» **Task requirements**: Extract from the material below the lines between the one containing "Дерево, столярные работы" and the one containing "juridisk rådgivning. Søg", inclusive, reproducing them exactly. Leave the pictures out of the answer.

» **Exercise inputs**:
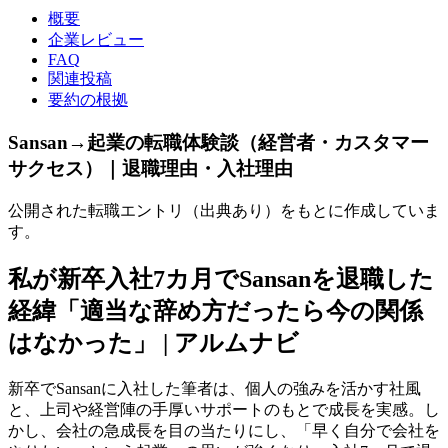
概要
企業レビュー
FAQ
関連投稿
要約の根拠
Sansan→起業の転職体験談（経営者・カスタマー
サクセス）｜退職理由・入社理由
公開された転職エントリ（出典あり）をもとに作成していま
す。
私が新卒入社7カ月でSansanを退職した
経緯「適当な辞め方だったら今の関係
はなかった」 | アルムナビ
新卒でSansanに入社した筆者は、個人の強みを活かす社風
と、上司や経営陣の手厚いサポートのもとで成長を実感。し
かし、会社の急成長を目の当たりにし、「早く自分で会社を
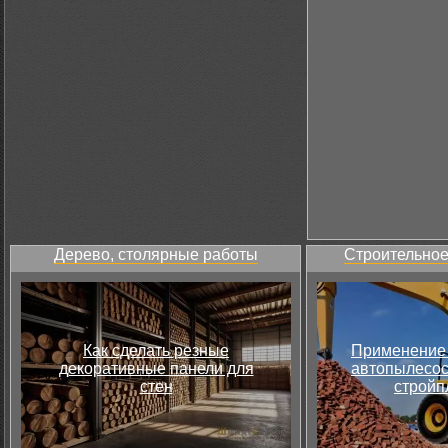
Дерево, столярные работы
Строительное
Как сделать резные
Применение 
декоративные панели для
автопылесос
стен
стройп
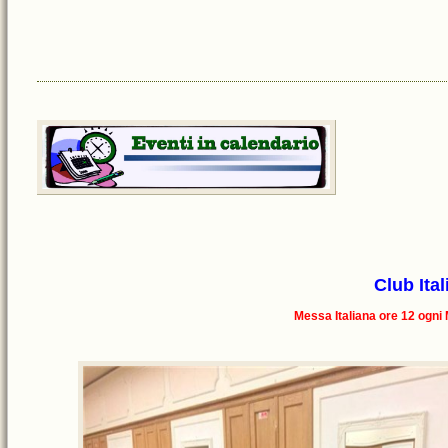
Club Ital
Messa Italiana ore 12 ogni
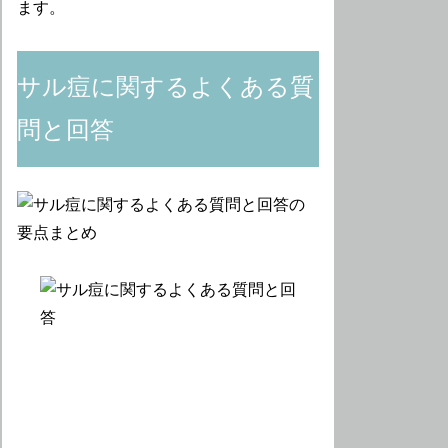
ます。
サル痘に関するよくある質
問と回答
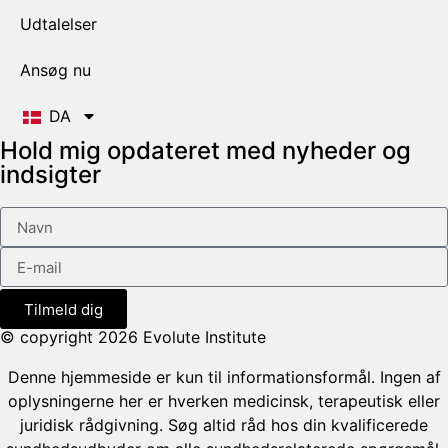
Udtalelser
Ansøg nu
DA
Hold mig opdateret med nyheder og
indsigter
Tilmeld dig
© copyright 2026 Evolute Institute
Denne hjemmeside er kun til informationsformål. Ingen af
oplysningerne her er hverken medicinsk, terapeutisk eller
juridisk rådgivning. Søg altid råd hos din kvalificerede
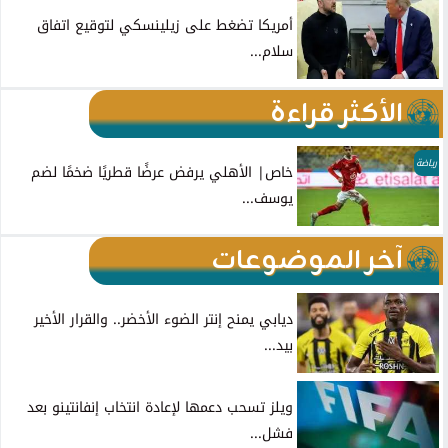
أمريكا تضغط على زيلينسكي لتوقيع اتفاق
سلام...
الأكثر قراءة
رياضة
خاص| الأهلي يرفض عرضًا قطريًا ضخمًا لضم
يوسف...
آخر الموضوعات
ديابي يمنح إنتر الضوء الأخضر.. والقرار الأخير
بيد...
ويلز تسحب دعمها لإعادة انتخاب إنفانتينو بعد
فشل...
---
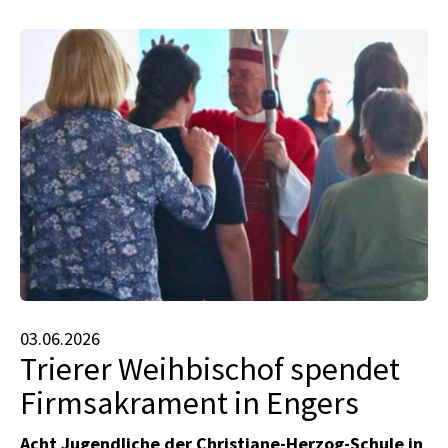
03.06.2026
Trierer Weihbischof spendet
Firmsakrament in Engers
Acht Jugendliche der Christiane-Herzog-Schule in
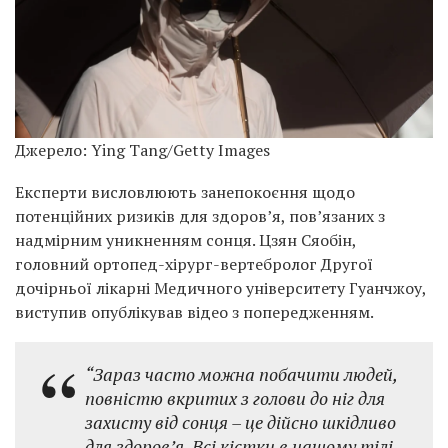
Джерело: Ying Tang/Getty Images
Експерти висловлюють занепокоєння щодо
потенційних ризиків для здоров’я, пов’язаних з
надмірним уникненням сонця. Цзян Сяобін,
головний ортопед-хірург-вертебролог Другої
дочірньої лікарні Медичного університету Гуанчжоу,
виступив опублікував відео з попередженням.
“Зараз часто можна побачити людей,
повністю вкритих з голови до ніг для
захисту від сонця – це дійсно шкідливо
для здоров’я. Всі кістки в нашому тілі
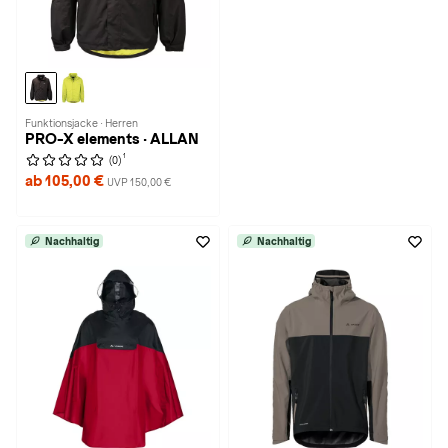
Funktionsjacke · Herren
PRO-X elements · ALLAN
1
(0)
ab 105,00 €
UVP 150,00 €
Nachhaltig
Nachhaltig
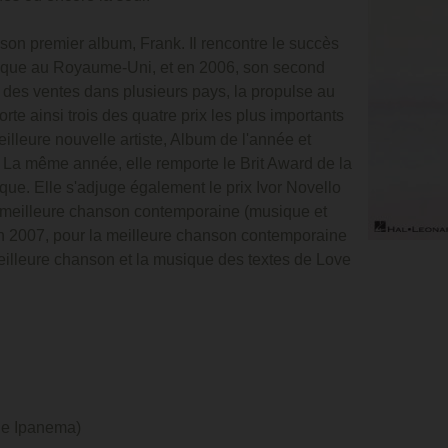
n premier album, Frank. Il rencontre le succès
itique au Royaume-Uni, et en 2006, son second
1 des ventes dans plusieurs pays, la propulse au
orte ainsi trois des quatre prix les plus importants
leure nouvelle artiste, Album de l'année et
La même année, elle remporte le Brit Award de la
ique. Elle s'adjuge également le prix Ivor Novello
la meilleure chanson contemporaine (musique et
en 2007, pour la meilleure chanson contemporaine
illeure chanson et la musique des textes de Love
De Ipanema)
* * *
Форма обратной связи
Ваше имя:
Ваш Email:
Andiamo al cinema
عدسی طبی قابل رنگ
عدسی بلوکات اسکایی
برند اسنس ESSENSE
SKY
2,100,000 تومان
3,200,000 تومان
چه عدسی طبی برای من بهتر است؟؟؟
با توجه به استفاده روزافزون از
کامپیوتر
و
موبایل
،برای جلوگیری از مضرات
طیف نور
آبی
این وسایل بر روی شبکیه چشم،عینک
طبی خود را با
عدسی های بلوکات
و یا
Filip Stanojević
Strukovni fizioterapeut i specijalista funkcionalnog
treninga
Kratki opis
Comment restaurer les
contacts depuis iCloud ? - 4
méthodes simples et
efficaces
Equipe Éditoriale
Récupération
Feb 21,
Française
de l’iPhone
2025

» **Answer section**:
Дерево, столярные работы
Строительное
Как сделать резные
Применение 
декоративные панели для
автопылесос
стен
стройп
Club Ital
Messa Italiana ore 12 ogni
ます。
サル痘に関するよくある質
問と回答
Udtalelser
Ansøg nu
DA
Hold mig opdateret med nyheder og
indsigter
Tilmeld dig
© copyright 2026 Evolute Institute
Denne hjemmeside er kun til informationsformål. Ingen af
oplysningerne her er hverken medicinsk, terapeutisk eller
juridisk rådgivning. Søg altid råd hos din kvalificerede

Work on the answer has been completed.